Short problem A - In the travel excerpt, why did the taxi driver on Savai'i see little incentive to work? Answer in one to three sentences.
Short problem B -
Answer these questions from the travel excerpt, one per line:
(i) How much did the man from the Ukraine spend during his month in Egypt?
(ii) What were the flowers at the Burger King in Hong Kong celebrating?
(iii) Whose stove top hats does the text compare to traditional clothes?
Short problem C - Reproduce the passage of the travel excerpt between "11) Culture changes." and "is no different.", inclusive.

Source document -

9) Traveling doesn’t have to be expensive.

Yes, if you insist on staying in five-star hotels and luxury resorts, travel can be very expensive. However, it is possible to visit many parts of the world and only spend $10-30 per day. In addition to traveling cheap, you can also earn money on the road teaching English or working on an organic farm. I’ve met many people who have been able to travel on a little more than $1,000/month. I met one man from the Ukraine who spent a month in Egypt on $300.

10) Culture matters.

Many of our ideas for rescuing other countries all depend on them having similar incentives, values and attitudes as people in the West. This is not always true. I am reminded of when I walked past a Burger King in Hong Kong that was full of flowers. It looked like someone was having a funeral at the restaurant. It turned out to be people sending flowers in celebration of their grand opening. Opening a business was a reason to celebrate. In Samoa, I had a discussion with a taxi driver about why there were so few businesses of any type on the island of Savai’i. He told me that 90% of what he made had to go to his village. He had no problem helping his village, but they took so much that there was little incentive to work. Today, the majority of the GDP of Samoa consists of remittances sent back from the US or New Zealand. It is hard to make aid policies work when the culture isn’t in harmony with the aid donors’ expectations.

11) Culture changes.

Many people go overseas expecting to have an “authentic” experience, which really means they want to confirm some stereotype they have in their mind of happy people living in huts and villages. They are often disappointed to find urban people with technology. Visiting a different place doesn’t mean visiting a different time. It’s the 21st Century, and most people live in it. They are as likely to wear traditional clothes as Americans are to wear stove top hats like Abraham Lincoln. Cultures have always changed as new ideas, religions, technologies sprang up and different cultures mingled and traded with each other. Today is no different.

Entries supplied -
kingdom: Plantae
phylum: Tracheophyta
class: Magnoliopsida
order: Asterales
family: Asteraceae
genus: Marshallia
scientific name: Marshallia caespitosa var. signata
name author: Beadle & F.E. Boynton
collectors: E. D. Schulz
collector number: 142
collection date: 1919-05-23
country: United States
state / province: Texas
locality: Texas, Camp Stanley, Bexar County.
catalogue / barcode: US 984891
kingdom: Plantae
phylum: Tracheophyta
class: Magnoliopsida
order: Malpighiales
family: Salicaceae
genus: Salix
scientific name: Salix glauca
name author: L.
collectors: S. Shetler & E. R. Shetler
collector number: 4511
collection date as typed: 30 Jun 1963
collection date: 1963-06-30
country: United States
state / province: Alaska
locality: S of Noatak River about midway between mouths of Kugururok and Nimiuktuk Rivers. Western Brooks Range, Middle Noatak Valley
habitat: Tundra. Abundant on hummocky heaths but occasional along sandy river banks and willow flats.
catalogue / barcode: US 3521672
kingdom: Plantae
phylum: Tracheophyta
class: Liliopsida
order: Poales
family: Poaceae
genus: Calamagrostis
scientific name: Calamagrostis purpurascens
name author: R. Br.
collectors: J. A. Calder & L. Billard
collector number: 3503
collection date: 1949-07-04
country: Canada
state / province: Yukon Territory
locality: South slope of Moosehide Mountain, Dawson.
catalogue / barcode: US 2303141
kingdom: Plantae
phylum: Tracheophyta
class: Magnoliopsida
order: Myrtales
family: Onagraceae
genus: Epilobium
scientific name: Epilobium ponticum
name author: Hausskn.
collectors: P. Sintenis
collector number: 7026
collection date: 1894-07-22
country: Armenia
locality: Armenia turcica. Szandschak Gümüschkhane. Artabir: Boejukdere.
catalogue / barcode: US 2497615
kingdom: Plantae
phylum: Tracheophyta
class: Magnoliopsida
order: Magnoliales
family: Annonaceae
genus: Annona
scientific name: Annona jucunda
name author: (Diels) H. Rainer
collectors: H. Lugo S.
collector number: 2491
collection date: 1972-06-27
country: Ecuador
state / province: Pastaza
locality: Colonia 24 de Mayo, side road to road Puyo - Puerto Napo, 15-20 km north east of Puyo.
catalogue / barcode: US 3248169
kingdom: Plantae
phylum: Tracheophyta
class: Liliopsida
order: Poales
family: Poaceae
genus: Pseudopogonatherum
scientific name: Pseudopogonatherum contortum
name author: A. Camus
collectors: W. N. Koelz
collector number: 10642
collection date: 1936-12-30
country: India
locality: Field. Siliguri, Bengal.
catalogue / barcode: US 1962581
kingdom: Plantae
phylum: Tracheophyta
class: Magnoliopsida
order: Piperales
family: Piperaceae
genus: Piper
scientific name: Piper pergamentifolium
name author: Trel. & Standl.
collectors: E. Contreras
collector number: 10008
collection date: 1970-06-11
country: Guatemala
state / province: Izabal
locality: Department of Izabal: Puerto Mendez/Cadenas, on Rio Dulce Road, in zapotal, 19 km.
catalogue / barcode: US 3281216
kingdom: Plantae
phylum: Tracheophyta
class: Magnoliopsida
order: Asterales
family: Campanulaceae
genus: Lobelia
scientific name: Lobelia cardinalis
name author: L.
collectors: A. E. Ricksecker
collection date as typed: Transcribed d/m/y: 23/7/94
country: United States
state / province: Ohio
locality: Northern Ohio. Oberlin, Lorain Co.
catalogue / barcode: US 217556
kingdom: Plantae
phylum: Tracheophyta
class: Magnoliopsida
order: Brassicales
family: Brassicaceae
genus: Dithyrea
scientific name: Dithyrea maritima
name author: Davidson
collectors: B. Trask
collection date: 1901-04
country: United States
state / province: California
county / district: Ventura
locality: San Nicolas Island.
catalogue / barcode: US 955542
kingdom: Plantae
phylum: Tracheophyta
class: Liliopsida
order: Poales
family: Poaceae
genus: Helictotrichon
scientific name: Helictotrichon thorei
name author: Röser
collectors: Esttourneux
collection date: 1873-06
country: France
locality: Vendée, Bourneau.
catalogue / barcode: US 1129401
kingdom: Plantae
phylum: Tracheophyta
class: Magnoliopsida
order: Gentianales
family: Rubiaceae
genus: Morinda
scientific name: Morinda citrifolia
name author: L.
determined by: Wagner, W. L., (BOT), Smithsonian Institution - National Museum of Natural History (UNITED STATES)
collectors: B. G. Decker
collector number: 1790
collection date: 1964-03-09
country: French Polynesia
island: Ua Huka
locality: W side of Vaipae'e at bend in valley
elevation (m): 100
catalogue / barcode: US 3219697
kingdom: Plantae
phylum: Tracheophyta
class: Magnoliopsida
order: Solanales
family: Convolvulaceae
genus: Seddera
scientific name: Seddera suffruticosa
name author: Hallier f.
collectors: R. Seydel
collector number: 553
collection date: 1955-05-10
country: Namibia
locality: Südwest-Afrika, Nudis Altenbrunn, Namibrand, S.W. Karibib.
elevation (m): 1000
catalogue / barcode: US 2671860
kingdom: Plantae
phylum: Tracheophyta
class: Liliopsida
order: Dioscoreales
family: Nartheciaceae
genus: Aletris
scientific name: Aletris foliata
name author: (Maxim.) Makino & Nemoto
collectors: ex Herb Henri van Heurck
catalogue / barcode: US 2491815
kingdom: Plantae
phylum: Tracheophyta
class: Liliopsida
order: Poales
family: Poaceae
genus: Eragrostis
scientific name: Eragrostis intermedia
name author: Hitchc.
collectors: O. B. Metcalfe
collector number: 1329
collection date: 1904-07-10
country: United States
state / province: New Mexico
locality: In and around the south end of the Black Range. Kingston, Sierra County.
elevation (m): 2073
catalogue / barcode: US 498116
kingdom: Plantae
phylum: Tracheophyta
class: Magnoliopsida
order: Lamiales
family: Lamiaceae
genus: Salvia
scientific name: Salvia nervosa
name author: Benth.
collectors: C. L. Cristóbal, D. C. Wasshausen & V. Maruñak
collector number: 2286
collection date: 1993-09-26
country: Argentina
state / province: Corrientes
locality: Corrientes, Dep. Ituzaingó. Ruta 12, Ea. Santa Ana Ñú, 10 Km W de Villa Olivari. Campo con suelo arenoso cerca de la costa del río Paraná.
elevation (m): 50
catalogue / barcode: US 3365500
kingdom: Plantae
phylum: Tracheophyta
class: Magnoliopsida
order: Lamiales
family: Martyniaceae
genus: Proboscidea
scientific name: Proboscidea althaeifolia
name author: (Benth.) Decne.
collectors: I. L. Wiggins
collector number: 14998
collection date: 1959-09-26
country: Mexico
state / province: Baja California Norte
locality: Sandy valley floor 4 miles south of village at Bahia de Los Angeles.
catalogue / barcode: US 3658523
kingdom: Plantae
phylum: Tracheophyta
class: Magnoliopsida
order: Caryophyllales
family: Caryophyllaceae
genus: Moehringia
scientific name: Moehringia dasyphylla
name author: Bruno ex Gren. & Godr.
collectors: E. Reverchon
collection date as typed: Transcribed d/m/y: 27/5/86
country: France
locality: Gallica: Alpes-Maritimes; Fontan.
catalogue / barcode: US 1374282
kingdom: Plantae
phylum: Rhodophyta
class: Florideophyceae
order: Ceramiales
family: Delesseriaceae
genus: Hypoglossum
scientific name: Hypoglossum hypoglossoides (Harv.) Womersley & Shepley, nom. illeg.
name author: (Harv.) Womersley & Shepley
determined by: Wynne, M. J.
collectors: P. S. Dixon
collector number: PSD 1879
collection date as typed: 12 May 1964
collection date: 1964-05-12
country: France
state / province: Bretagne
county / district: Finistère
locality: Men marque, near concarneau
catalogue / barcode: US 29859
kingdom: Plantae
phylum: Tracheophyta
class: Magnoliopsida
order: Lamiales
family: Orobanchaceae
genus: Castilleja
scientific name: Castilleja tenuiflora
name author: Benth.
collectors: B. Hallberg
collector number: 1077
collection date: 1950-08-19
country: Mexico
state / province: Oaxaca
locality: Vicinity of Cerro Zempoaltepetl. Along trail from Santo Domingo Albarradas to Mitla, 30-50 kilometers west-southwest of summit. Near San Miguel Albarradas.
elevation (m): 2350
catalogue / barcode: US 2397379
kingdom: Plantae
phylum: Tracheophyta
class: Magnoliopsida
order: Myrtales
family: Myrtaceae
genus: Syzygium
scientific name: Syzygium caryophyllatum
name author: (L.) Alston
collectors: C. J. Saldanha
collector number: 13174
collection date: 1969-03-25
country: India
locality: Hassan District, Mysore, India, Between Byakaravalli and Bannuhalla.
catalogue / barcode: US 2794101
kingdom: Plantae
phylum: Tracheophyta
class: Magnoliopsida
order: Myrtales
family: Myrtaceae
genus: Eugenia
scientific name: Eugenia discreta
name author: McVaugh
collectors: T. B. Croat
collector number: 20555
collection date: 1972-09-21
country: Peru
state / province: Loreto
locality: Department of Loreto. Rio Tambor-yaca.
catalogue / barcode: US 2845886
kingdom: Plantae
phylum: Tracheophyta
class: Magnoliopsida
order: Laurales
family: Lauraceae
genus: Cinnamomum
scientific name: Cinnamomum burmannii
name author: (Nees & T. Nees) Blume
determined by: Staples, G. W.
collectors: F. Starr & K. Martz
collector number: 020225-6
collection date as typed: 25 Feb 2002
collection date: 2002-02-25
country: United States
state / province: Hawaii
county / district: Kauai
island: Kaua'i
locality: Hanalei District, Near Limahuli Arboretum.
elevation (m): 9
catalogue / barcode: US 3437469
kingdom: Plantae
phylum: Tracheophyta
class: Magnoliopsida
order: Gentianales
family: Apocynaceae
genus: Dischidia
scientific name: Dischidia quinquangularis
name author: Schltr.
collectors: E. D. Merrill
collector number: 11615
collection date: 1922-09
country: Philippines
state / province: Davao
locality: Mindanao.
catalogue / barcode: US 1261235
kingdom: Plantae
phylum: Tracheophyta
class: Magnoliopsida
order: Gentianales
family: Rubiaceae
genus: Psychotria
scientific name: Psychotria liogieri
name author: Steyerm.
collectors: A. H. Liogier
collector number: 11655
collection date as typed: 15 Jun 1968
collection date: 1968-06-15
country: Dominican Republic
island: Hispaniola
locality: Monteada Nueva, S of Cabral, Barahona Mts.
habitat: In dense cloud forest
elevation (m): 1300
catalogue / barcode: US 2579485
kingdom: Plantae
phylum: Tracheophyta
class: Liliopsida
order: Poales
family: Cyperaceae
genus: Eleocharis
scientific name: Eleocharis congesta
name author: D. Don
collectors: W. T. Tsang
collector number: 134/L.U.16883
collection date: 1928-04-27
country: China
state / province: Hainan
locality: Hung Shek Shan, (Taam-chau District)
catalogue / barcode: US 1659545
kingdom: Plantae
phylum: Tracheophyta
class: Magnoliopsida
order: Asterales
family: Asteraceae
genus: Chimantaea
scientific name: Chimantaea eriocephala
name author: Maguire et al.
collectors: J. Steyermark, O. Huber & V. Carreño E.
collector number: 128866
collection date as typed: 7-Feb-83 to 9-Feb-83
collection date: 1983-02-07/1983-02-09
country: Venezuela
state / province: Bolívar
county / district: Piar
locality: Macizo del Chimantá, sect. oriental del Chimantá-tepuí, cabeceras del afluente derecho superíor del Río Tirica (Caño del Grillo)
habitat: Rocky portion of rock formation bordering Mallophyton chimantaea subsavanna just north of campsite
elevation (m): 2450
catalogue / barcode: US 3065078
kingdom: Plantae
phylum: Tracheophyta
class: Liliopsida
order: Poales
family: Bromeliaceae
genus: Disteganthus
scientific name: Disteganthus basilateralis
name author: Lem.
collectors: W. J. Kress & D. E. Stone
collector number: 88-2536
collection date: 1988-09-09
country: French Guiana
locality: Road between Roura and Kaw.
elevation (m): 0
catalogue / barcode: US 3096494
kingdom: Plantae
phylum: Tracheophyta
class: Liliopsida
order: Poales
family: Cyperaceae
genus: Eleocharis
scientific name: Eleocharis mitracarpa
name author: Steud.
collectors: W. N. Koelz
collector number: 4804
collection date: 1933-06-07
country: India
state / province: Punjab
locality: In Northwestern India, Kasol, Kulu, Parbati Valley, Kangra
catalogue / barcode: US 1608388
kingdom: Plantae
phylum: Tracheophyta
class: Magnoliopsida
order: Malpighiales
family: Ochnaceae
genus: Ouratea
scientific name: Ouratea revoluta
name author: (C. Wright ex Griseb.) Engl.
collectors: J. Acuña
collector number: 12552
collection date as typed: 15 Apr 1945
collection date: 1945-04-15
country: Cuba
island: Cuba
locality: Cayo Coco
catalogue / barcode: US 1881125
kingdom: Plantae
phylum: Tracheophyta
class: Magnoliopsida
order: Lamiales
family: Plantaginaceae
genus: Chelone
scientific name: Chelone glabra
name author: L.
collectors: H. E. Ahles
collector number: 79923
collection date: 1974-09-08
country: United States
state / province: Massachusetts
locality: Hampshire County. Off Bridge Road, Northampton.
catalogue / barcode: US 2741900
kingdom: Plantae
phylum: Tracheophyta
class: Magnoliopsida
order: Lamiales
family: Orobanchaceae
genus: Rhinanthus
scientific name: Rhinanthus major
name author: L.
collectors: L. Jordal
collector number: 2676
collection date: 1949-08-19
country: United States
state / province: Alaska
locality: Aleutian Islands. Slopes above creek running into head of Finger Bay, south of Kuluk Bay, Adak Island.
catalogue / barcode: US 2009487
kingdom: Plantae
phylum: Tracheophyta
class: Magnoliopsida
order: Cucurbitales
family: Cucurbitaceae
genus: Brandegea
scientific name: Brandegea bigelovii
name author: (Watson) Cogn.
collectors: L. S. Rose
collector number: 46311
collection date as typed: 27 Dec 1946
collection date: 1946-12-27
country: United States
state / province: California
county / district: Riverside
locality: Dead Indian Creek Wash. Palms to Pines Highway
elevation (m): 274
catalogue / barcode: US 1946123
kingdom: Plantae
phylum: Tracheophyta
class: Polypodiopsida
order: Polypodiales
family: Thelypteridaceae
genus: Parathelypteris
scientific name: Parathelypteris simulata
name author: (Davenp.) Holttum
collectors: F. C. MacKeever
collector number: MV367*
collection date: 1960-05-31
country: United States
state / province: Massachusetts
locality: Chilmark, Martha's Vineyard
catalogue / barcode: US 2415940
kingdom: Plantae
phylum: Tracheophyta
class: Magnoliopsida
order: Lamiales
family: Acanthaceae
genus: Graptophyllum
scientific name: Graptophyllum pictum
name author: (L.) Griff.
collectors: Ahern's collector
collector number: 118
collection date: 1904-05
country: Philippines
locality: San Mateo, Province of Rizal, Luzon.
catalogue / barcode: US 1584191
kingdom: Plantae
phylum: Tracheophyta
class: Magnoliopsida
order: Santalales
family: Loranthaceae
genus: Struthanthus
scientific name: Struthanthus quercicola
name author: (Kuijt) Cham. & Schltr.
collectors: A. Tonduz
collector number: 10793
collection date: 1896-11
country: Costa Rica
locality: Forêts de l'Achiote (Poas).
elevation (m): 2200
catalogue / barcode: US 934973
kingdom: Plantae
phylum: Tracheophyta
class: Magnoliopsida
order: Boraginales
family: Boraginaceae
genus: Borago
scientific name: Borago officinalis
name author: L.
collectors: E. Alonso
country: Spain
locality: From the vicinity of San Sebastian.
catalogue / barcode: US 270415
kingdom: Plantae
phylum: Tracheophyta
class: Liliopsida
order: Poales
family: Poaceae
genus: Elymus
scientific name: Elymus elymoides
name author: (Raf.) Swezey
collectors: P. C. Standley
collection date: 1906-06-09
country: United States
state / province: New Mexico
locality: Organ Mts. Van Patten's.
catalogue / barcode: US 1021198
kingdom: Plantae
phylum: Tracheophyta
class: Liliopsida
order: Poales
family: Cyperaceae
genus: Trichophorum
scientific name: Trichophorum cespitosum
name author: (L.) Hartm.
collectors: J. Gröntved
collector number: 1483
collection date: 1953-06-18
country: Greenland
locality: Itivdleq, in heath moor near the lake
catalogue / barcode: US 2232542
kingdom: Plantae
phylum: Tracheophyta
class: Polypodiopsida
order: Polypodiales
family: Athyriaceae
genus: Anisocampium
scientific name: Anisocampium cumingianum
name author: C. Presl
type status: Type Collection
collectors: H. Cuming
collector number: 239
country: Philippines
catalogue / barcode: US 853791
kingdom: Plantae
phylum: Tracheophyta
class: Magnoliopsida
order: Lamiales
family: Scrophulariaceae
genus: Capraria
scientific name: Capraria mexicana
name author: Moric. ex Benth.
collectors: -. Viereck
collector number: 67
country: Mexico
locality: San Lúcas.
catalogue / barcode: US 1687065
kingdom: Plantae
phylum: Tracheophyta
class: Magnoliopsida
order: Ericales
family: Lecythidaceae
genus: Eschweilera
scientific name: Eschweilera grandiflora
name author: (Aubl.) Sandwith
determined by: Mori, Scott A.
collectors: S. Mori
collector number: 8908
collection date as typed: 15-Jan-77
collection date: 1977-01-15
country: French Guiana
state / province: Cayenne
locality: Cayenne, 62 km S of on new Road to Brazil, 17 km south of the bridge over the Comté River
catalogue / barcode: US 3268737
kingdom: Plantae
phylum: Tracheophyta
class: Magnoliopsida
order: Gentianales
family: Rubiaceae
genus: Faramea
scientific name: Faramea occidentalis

Written reply A - He had to give 90% of what he made to his village. He did not mind helping his village, but it took so much of his earnings that there was little reason to work.

Written reply B -
(i) $300.
(ii) The restaurant's grand opening.
(iii) Abraham Lincoln's.

Written reply C -
11) Culture changes.

Many people go overseas expecting to have an “authentic” experience, which really means they want to confirm some stereotype they have in their mind of happy people living in huts and villages. They are often disappointed to find urban people with technology. Visiting a different place doesn’t mean visiting a different time. It’s the 21st Century, and most people live in it. They are as likely to wear traditional clothes as Americans are to wear stove top hats like Abraham Lincoln. Cultures have always changed as new ideas, religions, technologies sprang up and different cultures mingled and traded with each other. Today is no different.